Abstract

This issue of the Journal is devoted to papers on adverse drug reactions. That these papers have all been spontaneously submitted to the Journal for peer review, rather than being commissioned or called for, testifies to the importance of the problem. The commonly used term “adverse drug reaction” (ADR) excludes contaminants (such as are sometimes found in herbal medicines) or supposedly inactive excipients (bulking ingredients) in a formulation. Recognizing, therefore, that medicinal products contain ingredients other than active principles, we probably should talk about adverse reactions to medicines or medicaments, ARMs rather than ADRs. And we all surely want a farewell to ARMs. Or at least a farewell to harms. Especially since they are so common. In a widely cited paper Pirmohamed et al. have shown that the prevalence of adverse reactions among 18 820 patients aged over 16 years admitted to hospital over 6 months was 6.5%; adverse drug reactions directly led to admission in 80% of cases; and deaths occurred in over 2%, giving an overall death rate of 0.15% [1]. The projected annual cost of such admissions to the UK's National Health Service was calculated at £466m. To those who are familiar with the literature on this subject, these figures are not surprising.

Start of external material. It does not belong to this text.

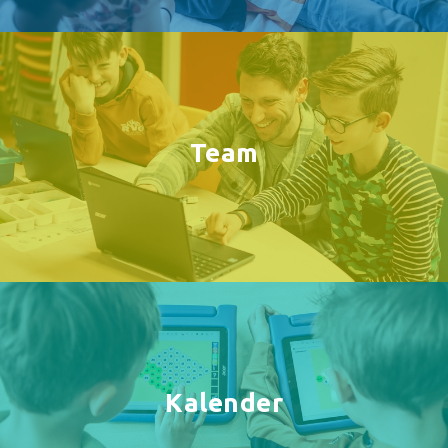
Team
Kalender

Many adverse drug reactions are preventable, and in this issue of the Journal Howard et al., in a systematic review of 17 papers, identify the drugs that most commonly cause preventable admissions to hospital [2]. Four drug groups accounted for about 50% of drug-related admissions and 12 drug groups accounted for about 80%. The top four were antiplatelet drugs (including aspirin), diuretics, nonsteroidal anti-inflammatory drugs, and anticoagulants, all drugs that doctors perceive as being among the most risky [3]. Other papers in this issue cover a wide range of topics, calling for comment on the classification and detection of adverse drug reactions.